──────── Dataset records
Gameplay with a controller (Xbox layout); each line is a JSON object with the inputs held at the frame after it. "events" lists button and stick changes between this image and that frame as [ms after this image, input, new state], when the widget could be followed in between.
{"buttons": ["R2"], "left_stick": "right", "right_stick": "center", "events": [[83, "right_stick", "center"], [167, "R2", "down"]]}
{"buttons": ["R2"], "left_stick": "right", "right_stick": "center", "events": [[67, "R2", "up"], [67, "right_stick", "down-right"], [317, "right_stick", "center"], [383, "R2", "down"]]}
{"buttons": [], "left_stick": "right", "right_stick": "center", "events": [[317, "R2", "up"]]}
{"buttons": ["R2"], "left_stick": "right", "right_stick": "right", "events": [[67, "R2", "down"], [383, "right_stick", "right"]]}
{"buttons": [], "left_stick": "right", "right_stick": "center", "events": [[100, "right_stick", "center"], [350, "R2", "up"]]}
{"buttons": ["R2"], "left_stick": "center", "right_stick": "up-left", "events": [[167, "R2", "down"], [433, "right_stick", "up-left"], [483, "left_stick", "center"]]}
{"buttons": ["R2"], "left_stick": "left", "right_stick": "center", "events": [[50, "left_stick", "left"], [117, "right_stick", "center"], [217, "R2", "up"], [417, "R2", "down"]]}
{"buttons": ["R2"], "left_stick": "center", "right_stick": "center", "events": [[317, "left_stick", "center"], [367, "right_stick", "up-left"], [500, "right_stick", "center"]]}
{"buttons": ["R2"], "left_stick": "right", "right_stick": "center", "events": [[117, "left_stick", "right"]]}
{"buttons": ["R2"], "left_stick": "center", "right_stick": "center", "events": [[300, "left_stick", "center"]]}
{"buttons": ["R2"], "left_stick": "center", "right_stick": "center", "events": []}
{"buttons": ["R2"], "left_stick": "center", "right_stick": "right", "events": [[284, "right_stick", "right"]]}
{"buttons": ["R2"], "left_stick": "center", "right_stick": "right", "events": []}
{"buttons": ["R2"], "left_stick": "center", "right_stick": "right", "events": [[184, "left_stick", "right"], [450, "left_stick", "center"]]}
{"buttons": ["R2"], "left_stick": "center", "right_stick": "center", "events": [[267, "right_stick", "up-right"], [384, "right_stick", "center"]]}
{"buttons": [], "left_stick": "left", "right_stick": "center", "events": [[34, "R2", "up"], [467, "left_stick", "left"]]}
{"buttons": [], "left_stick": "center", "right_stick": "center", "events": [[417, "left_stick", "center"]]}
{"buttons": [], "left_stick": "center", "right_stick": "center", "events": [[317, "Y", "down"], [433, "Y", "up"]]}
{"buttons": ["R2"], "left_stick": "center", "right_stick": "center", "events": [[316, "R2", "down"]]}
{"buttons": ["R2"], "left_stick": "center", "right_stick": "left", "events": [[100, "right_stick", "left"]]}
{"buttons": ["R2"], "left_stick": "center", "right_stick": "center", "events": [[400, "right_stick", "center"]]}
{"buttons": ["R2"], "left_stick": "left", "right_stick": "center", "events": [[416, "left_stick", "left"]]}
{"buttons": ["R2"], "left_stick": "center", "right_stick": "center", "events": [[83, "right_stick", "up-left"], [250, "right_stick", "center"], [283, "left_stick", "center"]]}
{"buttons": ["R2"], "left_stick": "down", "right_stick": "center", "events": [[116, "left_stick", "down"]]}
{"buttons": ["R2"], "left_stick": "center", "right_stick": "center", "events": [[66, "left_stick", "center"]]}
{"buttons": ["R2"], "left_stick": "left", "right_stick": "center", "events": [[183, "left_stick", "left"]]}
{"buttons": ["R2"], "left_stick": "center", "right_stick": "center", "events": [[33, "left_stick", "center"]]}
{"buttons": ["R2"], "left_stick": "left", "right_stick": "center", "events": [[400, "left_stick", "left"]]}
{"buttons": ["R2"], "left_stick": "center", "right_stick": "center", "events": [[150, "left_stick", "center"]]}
────────────────
## Requirement
Exactly as written, return every line of the material.

## Output for this exercise
Gameplay with a controller (Xbox layout); each line is a JSON object with the inputs held at the frame after it. "events" lists button and stick changes between this image and that frame as [ms after this image, input, new state], when the widget could be followed in between.
{"buttons": ["R2"], "left_stick": "right", "right_stick": "center", "events": [[83, "right_stick", "center"], [167, "R2", "down"]]}
{"buttons": ["R2"], "left_stick": "right", "right_stick": "center", "events": [[67, "R2", "up"], [67, "right_stick", "down-right"], [317, "right_stick", "center"], [383, "R2", "down"]]}
{"buttons": [], "left_stick": "right", "right_stick": "center", "events": [[317, "R2", "up"]]}
{"buttons": ["R2"], "left_stick": "right", "right_stick": "right", "events": [[67, "R2", "down"], [383, "right_stick", "right"]]}
{"buttons": [], "left_stick": "right", "right_stick": "center", "events": [[100, "right_stick", "center"], [350, "R2", "up"]]}
{"buttons": ["R2"], "left_stick": "center", "right_stick": "up-left", "events": [[167, "R2", "down"], [433, "right_stick", "up-left"], [483, "left_stick", "center"]]}
{"buttons": ["R2"], "left_stick": "left", "right_stick": "center", "events": [[50, "left_stick", "left"], [117, "right_stick", "center"], [217, "R2", "up"], [417, "R2", "down"]]}
{"buttons": ["R2"], "left_stick": "center", "right_stick": "center", "events": [[317, "left_stick", "center"], [367, "right_stick", "up-left"], [500, "right_stick", "center"]]}
{"buttons": ["R2"], "left_stick": "right", "right_stick": "center", "events": [[117, "left_stick", "right"]]}
{"buttons": ["R2"], "left_stick": "center", "right_stick": "center", "events": [[300, "left_stick", "center"]]}
{"buttons": ["R2"], "left_stick": "center", "right_stick": "center", "events": []}
{"buttons": ["R2"], "left_stick": "center", "right_stick": "right", "events": [[284, "right_stick", "right"]]}
{"buttons": ["R2"], "left_stick": "center", "right_stick": "right", "events": []}
{"buttons": ["R2"], "left_stick": "center", "right_stick": "right", "events": [[184, "left_stick", "right"], [450, "left_stick", "center"]]}
{"buttons": ["R2"], "left_stick": "center", "right_stick": "center", "events": [[267, "right_stick", "up-right"], [384, "right_stick", "center"]]}
{"buttons": [], "left_stick": "left", "right_stick": "center", "events": [[34, "R2", "up"], [467, "left_stick", "left"]]}
{"buttons": [], "left_stick": "center", "right_stick": "center", "events": [[417, "left_stick", "center"]]}
{"buttons": [], "left_stick": "center", "right_stick": "center", "events": [[317, "Y", "down"], [433, "Y", "up"]]}
{"buttons": ["R2"], "left_stick": "center", "right_stick": "center", "events": [[316, "R2", "down"]]}
{"buttons": ["R2"], "left_stick": "center", "right_stick": "left", "events": [[100, "right_stick", "left"]]}
{"buttons": ["R2"], "left_stick": "center", "right_stick": "center", "events": [[400, "right_stick", "center"]]}
{"buttons": ["R2"], "left_stick": "left", "right_stick": "center", "events": [[416, "left_stick", "left"]]}
{"buttons": ["R2"], "left_stick": "center", "right_stick": "center", "events": [[83, "right_stick", "up-left"], [250, "right_stick", "center"], [283, "left_stick", "center"]]}
{"buttons": ["R2"], "left_stick": "down", "right_stick": "center", "events": [[116, "left_stick", "down"]]}
{"buttons": ["R2"], "left_stick": "center", "right_stick": "center", "events": [[66, "left_stick", "center"]]}
{"buttons": ["R2"], "left_stick": "left", "right_stick": "center", "events": [[183, "left_stick", "left"]]}
{"buttons": ["R2"], "left_stick": "center", "right_stick": "center", "events": [[33, "left_stick", "center"]]}
{"buttons": ["R2"], "left_stick": "left", "right_stick": "center", "events": [[400, "left_stick", "left"]]}
{"buttons": ["R2"], "left_stick": "center", "right_stick": "center", "events": [[150, "left_stick", "center"]]}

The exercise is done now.